*READING PASSAGE*.
┌──
Previous studies have compared wet and dry season ET at individual sites, but it remains unclear as to whether the deep soil moisture storage would be sufficient to maintain ET in a dry season over southern Amazonia where dry season rainfall is particularly low. At the Cuieiras reserve (CRS) site in the eastern Amazonia (see Table 1), Harris et al. (2004) observed that soil moisture was not sufficient to support a normal ET, contrary to other observations (e.g., Shuttleworth 1988; Nepstad et al. 1994). Here we examine the evolution of ET and soil moisture during the dry season at the Rebio Jarú (RJA) site (i) to determine the influences of soil moisture storage and rainfall on the dry season ET and (ii) to clarify the relative influences of rainfall and surface meteorological conditions between the previous wet seasons and current dry season on ET. We also explore the geographical distribution of dry season forest ET within Amazonia using in situ observations from 10 sites and the relationship between ET and the length, total rainfall, and surface radiation of the dry season. We also explore the implications of the results from the RJA site for the underlying processes that may control the geographic distribution of mean dry season ET.

2. Site, measurements, and methods

a. Site and climatology

The RJA site (10.0784°S, 61.9337°W; 100–150 m MSL) is located in the Jarú Biological Reserve, a terra firme forest in the southern Brazilian Amazon forest, about 100 km north of Ji-Paraná, Rondônia.
└──
*DATASET*.
┌──
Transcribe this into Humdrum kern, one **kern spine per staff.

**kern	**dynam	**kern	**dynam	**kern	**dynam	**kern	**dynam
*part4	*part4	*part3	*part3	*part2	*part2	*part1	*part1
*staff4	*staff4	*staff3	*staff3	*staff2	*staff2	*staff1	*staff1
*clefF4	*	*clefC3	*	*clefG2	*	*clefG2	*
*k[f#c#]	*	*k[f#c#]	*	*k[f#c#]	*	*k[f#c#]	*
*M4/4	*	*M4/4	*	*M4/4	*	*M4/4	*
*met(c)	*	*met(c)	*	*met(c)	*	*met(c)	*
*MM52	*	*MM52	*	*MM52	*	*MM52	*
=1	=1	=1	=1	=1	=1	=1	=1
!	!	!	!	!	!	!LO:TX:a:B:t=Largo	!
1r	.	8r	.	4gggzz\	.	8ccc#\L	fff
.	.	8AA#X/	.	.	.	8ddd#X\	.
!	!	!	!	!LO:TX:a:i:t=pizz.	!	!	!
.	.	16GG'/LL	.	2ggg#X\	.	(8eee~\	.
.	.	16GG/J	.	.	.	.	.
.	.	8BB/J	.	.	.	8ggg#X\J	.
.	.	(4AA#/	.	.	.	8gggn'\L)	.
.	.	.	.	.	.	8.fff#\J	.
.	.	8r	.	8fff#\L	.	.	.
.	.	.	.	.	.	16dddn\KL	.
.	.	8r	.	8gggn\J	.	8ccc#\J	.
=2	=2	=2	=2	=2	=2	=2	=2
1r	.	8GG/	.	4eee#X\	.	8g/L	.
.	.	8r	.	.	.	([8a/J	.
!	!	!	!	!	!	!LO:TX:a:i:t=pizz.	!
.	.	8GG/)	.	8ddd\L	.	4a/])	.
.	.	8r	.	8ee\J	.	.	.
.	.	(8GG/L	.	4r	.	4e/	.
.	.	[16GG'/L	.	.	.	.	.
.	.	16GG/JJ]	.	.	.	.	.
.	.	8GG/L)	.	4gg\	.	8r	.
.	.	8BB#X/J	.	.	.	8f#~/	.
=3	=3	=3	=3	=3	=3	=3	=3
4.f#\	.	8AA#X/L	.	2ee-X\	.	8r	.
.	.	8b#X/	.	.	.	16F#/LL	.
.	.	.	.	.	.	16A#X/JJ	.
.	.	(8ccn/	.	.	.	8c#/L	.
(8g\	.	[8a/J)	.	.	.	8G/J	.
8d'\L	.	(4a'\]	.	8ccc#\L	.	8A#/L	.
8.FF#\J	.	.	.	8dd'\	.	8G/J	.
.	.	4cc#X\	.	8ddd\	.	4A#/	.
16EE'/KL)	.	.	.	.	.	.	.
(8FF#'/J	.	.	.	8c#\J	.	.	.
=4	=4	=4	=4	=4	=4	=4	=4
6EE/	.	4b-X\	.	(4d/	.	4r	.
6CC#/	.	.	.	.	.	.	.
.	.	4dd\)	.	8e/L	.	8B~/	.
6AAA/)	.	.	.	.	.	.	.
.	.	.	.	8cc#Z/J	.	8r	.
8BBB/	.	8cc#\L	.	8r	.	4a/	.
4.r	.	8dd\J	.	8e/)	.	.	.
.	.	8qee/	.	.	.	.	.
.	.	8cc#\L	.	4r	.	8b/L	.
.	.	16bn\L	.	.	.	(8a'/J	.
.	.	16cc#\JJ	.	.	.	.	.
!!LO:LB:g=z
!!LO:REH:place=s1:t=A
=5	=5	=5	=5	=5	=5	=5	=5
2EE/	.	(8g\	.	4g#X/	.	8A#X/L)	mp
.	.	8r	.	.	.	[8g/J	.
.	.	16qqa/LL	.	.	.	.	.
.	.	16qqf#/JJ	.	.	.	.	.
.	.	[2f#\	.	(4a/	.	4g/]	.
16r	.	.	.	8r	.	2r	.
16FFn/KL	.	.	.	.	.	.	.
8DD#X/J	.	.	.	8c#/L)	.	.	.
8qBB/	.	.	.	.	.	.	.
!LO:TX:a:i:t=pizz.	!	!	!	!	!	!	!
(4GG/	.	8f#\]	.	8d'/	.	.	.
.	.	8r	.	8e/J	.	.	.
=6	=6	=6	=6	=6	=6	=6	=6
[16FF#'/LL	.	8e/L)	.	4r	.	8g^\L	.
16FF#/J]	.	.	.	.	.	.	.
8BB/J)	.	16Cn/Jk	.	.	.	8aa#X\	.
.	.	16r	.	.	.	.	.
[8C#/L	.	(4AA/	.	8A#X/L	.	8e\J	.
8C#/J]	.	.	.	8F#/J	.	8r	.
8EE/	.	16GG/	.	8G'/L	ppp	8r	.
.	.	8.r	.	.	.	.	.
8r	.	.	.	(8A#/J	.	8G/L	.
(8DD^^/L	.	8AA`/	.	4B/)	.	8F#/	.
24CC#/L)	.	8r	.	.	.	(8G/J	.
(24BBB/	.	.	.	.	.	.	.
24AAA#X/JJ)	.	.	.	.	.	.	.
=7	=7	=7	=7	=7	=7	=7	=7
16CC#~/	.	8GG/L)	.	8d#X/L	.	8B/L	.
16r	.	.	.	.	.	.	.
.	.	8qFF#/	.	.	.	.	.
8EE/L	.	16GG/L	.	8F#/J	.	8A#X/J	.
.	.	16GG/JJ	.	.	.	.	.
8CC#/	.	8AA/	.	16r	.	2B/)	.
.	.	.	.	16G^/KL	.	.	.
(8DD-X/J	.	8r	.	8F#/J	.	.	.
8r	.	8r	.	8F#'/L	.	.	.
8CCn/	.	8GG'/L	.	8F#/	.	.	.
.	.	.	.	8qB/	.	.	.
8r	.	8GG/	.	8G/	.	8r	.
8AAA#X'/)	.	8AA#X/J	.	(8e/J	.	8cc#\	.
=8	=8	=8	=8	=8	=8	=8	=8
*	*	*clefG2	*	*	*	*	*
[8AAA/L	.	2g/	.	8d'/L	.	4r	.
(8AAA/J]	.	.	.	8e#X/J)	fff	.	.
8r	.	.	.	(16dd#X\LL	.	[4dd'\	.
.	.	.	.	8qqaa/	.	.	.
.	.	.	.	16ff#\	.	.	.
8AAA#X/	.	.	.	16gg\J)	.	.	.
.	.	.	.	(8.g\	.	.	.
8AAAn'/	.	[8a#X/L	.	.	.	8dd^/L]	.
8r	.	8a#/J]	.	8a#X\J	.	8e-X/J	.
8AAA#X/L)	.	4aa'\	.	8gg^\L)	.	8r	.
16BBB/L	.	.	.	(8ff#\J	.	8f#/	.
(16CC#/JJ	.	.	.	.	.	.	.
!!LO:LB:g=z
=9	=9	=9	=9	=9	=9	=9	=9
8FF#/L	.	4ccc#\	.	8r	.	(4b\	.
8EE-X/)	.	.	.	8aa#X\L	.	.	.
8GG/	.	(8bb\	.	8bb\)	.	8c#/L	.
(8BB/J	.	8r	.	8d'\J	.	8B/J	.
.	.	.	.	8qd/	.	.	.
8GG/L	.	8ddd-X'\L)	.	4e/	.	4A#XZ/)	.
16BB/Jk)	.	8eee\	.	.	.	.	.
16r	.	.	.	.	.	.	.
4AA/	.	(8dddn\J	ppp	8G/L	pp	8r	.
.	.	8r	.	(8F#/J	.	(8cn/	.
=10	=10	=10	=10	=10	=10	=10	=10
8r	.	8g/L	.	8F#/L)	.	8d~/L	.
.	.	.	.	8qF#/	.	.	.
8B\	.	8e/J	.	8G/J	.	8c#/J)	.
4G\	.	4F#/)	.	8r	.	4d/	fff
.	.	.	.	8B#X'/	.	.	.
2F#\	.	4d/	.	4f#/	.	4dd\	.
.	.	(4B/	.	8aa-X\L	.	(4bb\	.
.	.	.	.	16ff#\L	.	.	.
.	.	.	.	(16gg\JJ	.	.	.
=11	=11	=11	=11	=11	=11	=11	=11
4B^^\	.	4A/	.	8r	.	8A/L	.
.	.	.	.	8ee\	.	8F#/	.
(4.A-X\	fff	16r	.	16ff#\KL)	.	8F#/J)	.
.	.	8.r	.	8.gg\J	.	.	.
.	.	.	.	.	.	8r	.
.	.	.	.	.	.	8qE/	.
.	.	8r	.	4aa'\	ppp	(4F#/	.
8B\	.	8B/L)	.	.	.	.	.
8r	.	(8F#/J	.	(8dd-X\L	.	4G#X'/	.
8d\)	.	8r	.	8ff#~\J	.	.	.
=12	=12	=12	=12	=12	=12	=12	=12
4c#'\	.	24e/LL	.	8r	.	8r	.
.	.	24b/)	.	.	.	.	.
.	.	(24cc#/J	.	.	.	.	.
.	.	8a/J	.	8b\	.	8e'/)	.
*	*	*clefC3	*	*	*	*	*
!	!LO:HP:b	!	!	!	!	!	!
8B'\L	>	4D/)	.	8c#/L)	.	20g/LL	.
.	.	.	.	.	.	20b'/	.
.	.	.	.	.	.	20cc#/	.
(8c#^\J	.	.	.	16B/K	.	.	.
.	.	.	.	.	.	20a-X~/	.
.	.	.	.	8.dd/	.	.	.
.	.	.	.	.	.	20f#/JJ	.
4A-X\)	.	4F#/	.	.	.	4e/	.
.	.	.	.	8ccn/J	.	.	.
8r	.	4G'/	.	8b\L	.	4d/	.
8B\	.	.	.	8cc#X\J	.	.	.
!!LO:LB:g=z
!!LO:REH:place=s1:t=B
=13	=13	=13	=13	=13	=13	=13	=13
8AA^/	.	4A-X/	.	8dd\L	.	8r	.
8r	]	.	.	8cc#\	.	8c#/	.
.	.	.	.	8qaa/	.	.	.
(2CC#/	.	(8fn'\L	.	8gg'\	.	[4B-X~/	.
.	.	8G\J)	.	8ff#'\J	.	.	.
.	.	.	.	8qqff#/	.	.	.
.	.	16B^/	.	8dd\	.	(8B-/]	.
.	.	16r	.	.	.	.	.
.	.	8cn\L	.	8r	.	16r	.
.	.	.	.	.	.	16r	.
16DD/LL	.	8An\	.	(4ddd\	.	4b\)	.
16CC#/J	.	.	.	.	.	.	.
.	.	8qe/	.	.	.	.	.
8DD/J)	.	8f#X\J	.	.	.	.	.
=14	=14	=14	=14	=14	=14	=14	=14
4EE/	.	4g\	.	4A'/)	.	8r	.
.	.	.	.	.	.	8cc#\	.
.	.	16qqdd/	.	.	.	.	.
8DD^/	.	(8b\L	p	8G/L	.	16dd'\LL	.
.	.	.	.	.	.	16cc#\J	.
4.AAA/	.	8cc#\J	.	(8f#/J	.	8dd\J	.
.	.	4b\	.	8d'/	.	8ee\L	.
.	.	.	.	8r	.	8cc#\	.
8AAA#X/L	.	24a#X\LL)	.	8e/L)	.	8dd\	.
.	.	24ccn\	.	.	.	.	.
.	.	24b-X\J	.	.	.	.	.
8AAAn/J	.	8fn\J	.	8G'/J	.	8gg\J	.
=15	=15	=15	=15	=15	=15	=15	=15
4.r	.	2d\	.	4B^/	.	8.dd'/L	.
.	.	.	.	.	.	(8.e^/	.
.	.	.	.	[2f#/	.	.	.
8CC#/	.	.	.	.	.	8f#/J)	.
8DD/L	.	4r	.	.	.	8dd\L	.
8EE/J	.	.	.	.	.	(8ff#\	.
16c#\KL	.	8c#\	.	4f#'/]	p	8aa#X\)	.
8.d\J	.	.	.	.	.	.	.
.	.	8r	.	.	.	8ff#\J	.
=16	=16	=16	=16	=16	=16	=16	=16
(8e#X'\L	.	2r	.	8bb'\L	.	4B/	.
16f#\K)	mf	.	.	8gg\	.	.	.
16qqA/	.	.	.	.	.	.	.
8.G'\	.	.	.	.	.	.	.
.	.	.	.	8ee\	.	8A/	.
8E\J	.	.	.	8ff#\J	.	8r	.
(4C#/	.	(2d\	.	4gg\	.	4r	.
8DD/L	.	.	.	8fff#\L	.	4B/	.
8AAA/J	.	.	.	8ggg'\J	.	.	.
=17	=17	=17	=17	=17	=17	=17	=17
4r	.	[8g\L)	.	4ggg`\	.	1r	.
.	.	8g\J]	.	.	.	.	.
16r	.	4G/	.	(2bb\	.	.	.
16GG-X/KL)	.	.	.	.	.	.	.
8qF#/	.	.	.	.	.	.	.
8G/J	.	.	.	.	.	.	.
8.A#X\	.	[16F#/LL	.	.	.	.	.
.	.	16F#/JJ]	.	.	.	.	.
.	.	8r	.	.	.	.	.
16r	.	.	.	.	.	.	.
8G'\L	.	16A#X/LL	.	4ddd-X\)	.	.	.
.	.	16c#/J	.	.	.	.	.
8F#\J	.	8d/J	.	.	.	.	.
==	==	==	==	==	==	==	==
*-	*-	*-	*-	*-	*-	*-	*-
└──
*INSTRUCTIONS*.
1/ In the Amazon evapotranspiration passage, how far is the RJA site from Ji-Paraná, and in which direction?
2/ Continue the Amazon evapotranspiration passage from where it stops.
The records have nothing to do with the text.

*ANSWERS TO THE EXERCISE*.
1/ About 100 km north of Ji-Paraná, Rondônia.

2/
The overall reserve encompasses 26 800 ha of undisturbed tropical forest with a canopy mean height of 35 m (von Randow et al. 2004). This site was established in 1998 with a 60-m tower. At a nearby site, about 700 m distant, McWilliam et al. (1996) have reported botanical families such as Meliaceae, Leguminosae-Mimoseaceae, Leguminosae-Papilloniaceae, Loganiaceae, Burseraceae, Violaceae, Crysobalanaceae, Erythroxyllaceae, Sterculaceae, and Palmae surrounding the site. The dry season lasts from June to August. The nearest meteorological station to RJA is at Porto Velho (8.46°S, 63.05°W), which has an annual precipitation of 2353.7 mm, an annual mean temperature of 25.2°C, and mean annual maximum and minimum temperatures of 31.1° and 20.9°C, respectively, based on observations over a 16-yr period (1975–90). Southern Amazonia is affected by occasional cold fronts from June to July (Fisch et al. 1996; Fig. 1b). Hodnett et al. (1996a) carried out extensive soil water monitoring as part of the ABRACOS project at the same site as McWilliam et al. (1996) in the Jarú Biological Reserve. The soil at the ABRACOS site was classified as a medium-textured red–yellow podsoil that merged into saprolite/weathered granite at depths varying between 1 m and more than 4 m. The soils at the RJA site appear to be very similar.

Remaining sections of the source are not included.